Dataset entries:

──────────────────────────────

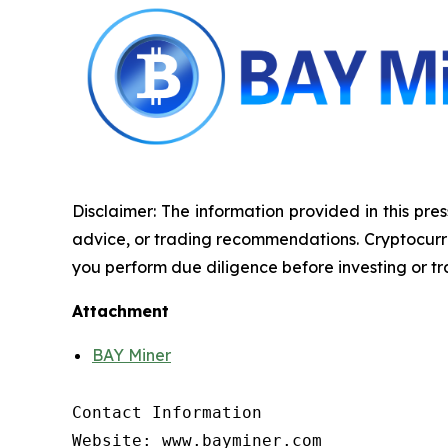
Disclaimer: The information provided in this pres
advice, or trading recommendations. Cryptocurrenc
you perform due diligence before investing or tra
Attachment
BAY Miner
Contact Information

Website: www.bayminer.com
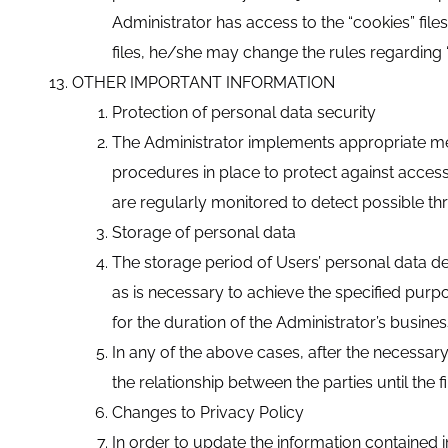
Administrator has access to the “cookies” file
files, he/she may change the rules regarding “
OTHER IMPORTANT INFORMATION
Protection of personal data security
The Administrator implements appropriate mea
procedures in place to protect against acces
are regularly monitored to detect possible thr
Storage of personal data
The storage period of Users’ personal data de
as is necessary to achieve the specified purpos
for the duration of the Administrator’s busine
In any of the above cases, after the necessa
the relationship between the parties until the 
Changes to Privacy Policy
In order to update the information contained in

──────────────────────────────

Copy the lines above word for word, but leave out the pictures.

| Expected answer |
Disclaimer: The information provided in this pres
advice, or trading recommendations. Cryptocurrenc
you perform due diligence before investing or tra
Attachment
BAY Miner
Contact Information

Website: www.bayminer.com
Administrator has access to the “cookies” file
files, he/she may change the rules regarding “
OTHER IMPORTANT INFORMATION
Protection of personal data security
The Administrator implements appropriate mea
procedures in place to protect against acces
are regularly monitored to detect possible thr
Storage of personal data
The storage period of Users’ personal data de
as is necessary to achieve the specified purpos
for the duration of the Administrator’s busine
In any of the above cases, after the necessa
the relationship between the parties until the 
Changes to Privacy Policy
In order to update the information contained in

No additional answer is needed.